Что сделать: Перечислите все действия с догматами, на которые, как сказано в отрывке ниже, никто не имеет права.

───── Отрывок

Следовательно, догматы христианские, если смотреть только на их отличительный характер в ряду прочих откровенных истин, можно определить еще так: “это суть истины, существенно входящие в состав вероучения, содержимого и преподаваемого христианской Церковью.” А потому и православное догматическое Богословие будет не что иное, как система православного вероучения. Если же смотреть вместе на самое содержание христианских догматов, то их должно определить следующим образом; “это суть истины (содержимые и преподаваемые Церковью) именно о Боге и Его отношении к миру и в особенности к человеку, или, что тоже, о Боге в самом Себе и о Боге, как Творце, Промыслителе и Спасителе.” И вслед затем под именем православного догматического Богословия надобно будет разуметь науку, которая излагает учение православной Церкви о Боге и делах Его, как обыкновенно и определяют эту отрасль Богословия.
§ 3. Происхождение и раскрытие догматов в Церкви: источники и образцы православно-догматического Богословия.
Из представленного понятия о христианских догматах открывается, что они все имеют происхождение Божественное. След. ни умножать, ни сокращать их в числе, ни изменять и превращать, каким бы то образом ни было, никто не имеет права: сколько их открыто Богом в начале, столько и должно оставаться их на все времена, пока будет существовать Христианство. Но, пребывая неизменными в самом Откровении, как по числу, так и по существу своему, догматы веры тем не менее должны раскрываться и раскрываются в Церкви по отношению к верующим.

──────────
───── Приложенные строки

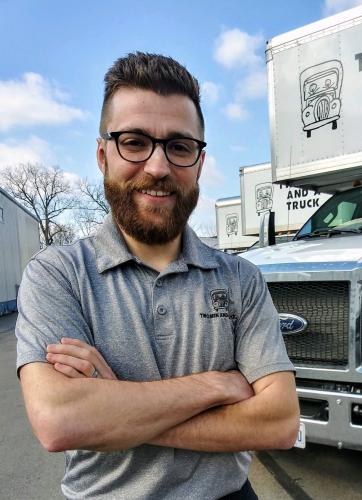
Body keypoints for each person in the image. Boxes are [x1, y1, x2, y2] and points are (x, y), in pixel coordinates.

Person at [16, 52, 299, 499]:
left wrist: (115, 410)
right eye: (134, 141)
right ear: (102, 154)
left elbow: (280, 422)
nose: (158, 167)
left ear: (199, 163)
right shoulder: (57, 275)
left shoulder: (241, 278)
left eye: (180, 146)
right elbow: (60, 421)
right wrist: (217, 385)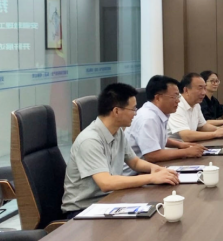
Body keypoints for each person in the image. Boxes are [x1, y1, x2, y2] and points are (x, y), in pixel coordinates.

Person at [61, 83, 179, 216]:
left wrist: (156, 169)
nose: (136, 113)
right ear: (116, 111)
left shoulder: (117, 132)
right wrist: (151, 178)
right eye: (133, 109)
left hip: (109, 200)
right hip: (82, 210)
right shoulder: (89, 140)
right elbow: (106, 183)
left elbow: (135, 162)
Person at [123, 75, 206, 175]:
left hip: (150, 168)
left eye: (178, 96)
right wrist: (187, 152)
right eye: (174, 96)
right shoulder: (148, 118)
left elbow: (158, 138)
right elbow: (152, 155)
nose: (178, 100)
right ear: (158, 98)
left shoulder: (158, 113)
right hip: (133, 175)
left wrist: (181, 145)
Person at [168, 72, 223, 142]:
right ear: (186, 90)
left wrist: (219, 129)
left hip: (189, 145)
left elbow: (202, 126)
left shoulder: (196, 104)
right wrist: (215, 134)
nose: (204, 92)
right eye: (200, 88)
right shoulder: (177, 105)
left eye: (205, 88)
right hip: (174, 147)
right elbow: (186, 136)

──────────

Ответ: умножать их в числе, сокращать их в числе, изменять, превращать